STUDY MATERIAL:
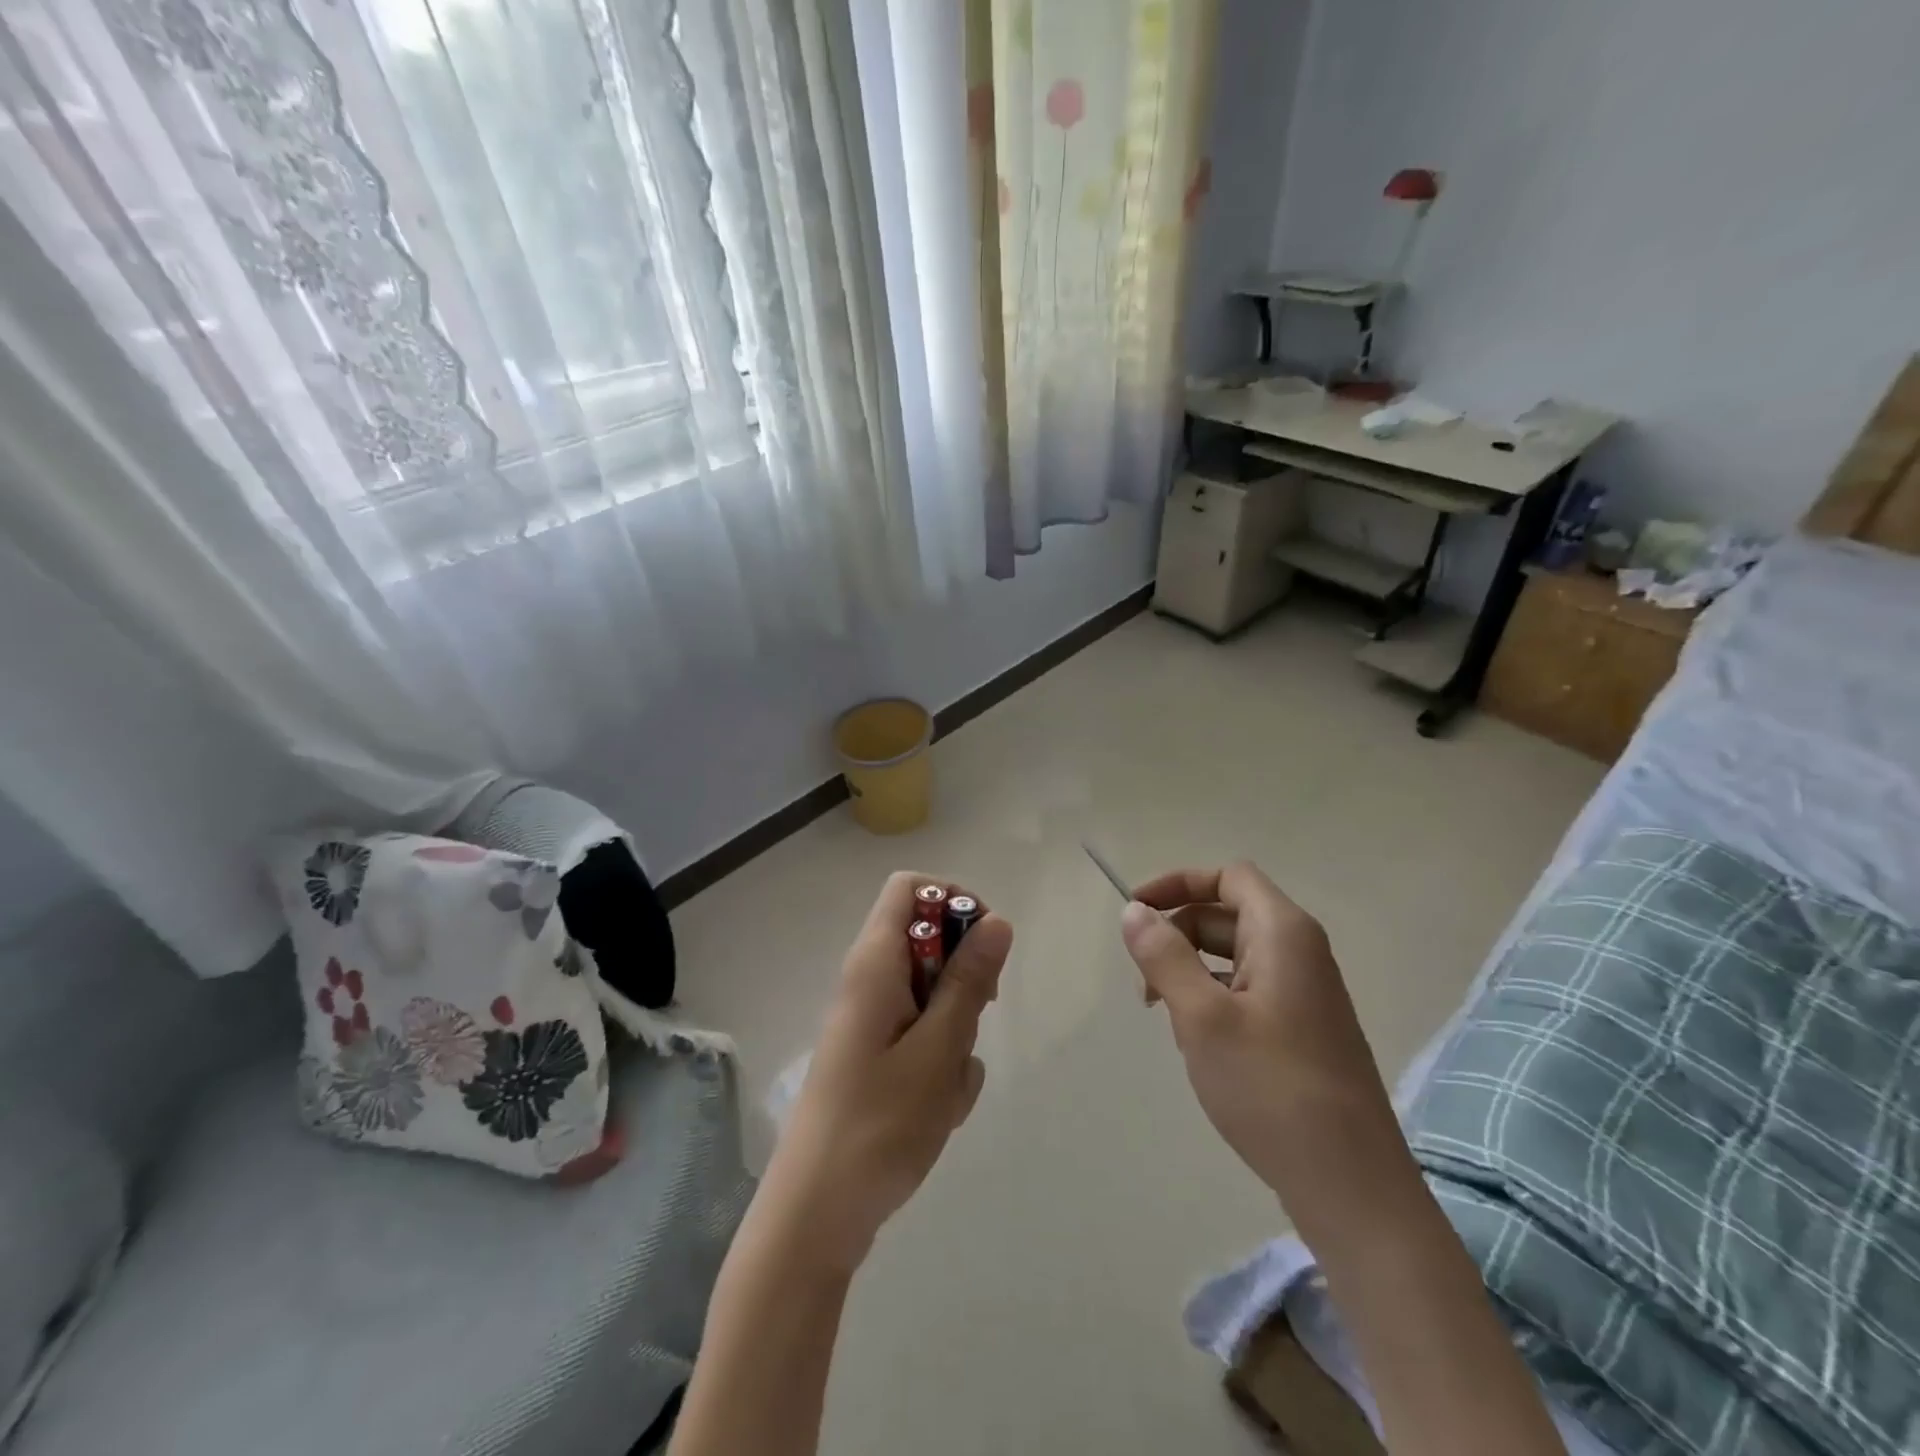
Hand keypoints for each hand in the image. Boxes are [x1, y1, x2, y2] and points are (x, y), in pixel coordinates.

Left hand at [760, 872, 1012, 1274]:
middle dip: (963, 981)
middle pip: (929, 943)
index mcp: (874, 963)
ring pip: (934, 998)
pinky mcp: (876, 1059)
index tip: (984, 947)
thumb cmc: (880, 1125)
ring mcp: (871, 1022)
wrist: (816, 1217)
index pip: (911, 887)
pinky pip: (923, 1039)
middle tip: (971, 1024)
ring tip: (947, 1086)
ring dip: (956, 1034)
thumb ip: (968, 981)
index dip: (953, 900)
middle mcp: (868, 981)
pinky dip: (940, 1066)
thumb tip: (996, 920)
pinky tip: (936, 1111)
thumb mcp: (939, 1049)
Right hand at [1119, 863, 1406, 1215]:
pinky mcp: (1302, 1030)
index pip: (1228, 877)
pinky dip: (1212, 1000)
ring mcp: (1305, 994)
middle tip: (1143, 979)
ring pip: (1234, 957)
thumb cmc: (1271, 1088)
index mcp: (1284, 933)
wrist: (1351, 1187)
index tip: (1135, 911)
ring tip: (1165, 1017)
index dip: (1178, 883)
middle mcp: (1300, 953)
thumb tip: (1134, 910)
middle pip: (1227, 914)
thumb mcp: (1202, 1016)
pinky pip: (1247, 991)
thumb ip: (1164, 955)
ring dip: (1191, 971)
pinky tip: (1197, 1043)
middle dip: (1178, 933)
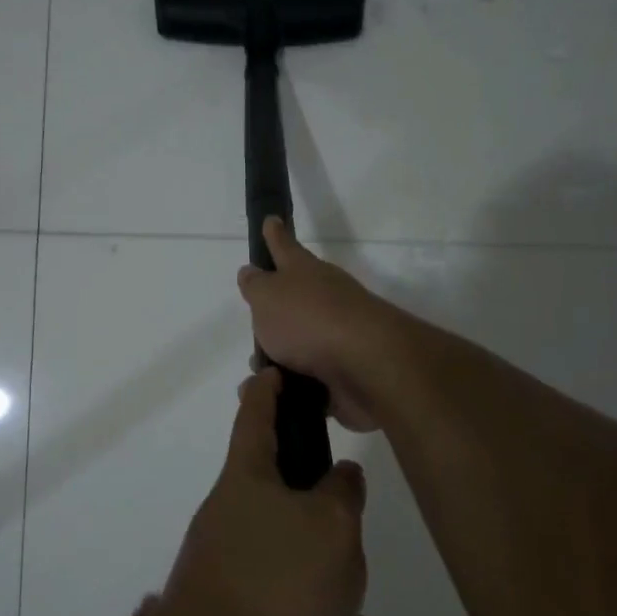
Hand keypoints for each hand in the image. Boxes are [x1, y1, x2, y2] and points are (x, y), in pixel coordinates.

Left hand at [158, 368, 369, 615]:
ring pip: (299, 573)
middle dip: (331, 532)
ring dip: (340, 606)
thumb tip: (339, 475)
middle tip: (358, 550)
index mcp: (246, 481)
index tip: (271, 371)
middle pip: (287, 504)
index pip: (255, 417)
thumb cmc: (277, 583)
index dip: (266, 390)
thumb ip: (342, 493)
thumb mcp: (331, 528)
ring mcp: (229, 573)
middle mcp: (231, 520)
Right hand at [237, 218, 399, 431]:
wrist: (366, 366)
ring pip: (300, 342)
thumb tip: (251, 271)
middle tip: (256, 324)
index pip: (284, 247)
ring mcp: (338, 335)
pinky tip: (278, 395)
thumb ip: (256, 285)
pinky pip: (310, 378)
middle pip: (295, 299)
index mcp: (305, 272)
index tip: (271, 220)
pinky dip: (293, 386)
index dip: (274, 235)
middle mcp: (325, 298)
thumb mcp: (268, 297)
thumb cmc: (308, 321)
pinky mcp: (345, 371)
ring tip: (259, 373)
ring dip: (280, 357)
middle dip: (275, 312)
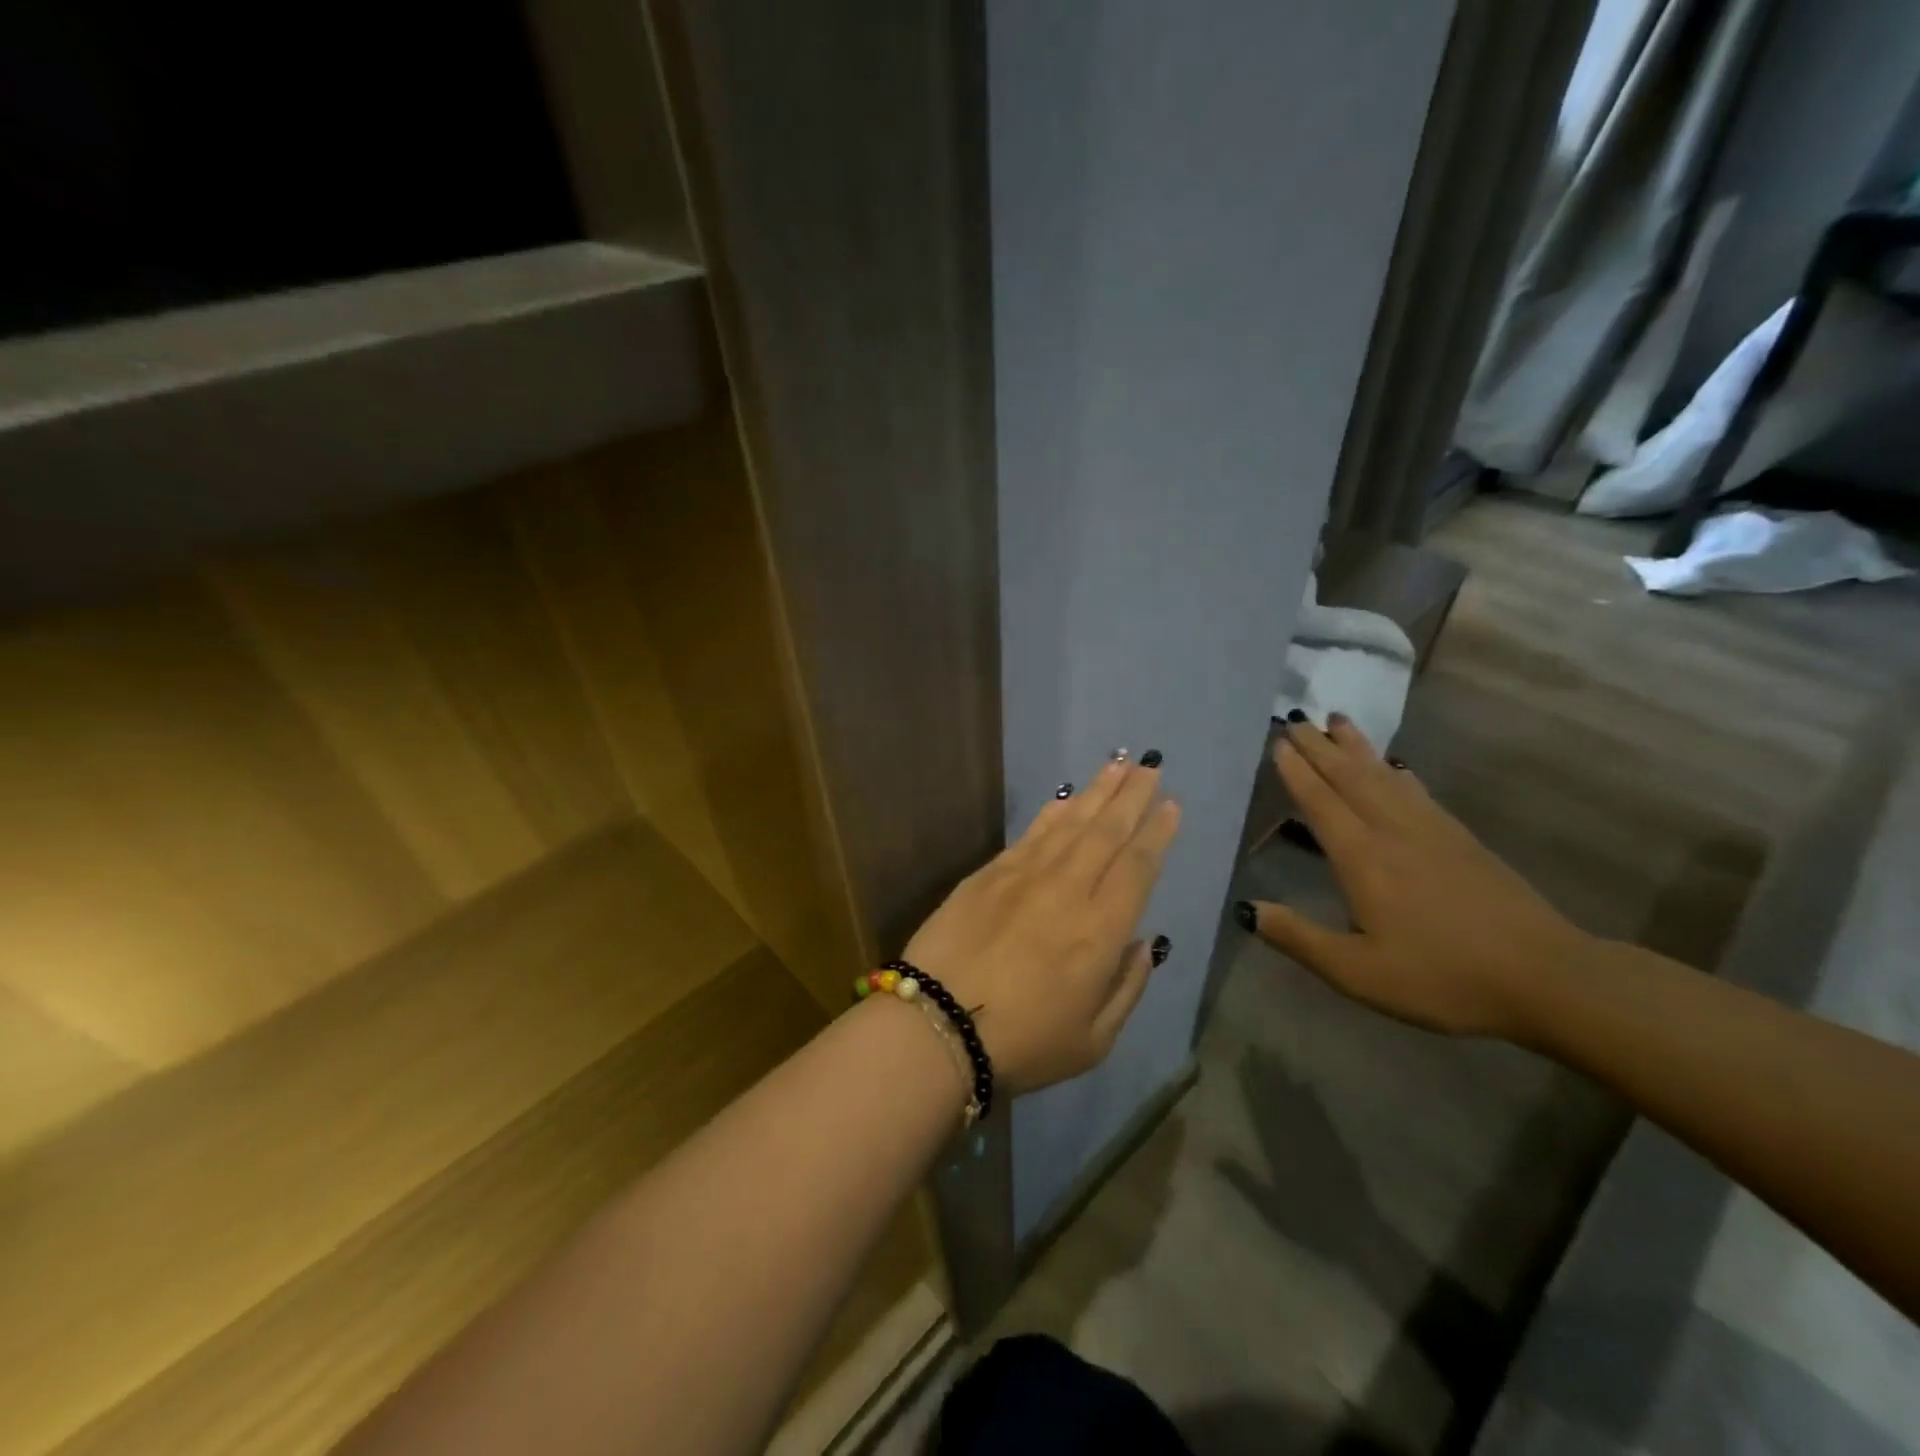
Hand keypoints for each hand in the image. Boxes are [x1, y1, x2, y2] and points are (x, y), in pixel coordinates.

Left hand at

THE PROBLEM: From the line containing "middle pip: (287, 504)" through the last line of the listing, inclusive, transcribe every line exactly and nothing else; the pictures stay out.

RESPONSE AREA:
middle pip: (287, 504)
index pip: (255, 417)
thumb cmc: (277, 583)
index dip: (266, 390)
thumb ip: (342, 493)
thumb mcp: (331, 528)
ring mcp: (229, 573)
middle mcp: (231, 520)
Right hand at [237, 218, 399, 431]:
wrist: (366, 366)
ring pip: (300, 342)
thumb tip: (251, 271)
middle tip: (256, 324)
index pip: (284, 247)
ring mcp: (338, 335)
pinky tip: (278, 395)
thumb ip: (256, 285)
pinky pip: (310, 378)
middle pip: (295, 299)
index mcp: (305, 272)
index tip: (271, 220)
pinky dip: (293, 386)
index dip: (274, 235)
middle mcp: (325, 298)
thumb mcp: (268, 297)
thumb cmc: (308, 321)
pinky mcp: (345, 371)
ring tip: (259, 373)
ring dip: (280, 357)
middle dip: (275, 312)
Hand keypoints for each hand in the image. Boxes are [x1, y1, x2, y2] and points are (x, y), in pixel coordinates.

Left hand at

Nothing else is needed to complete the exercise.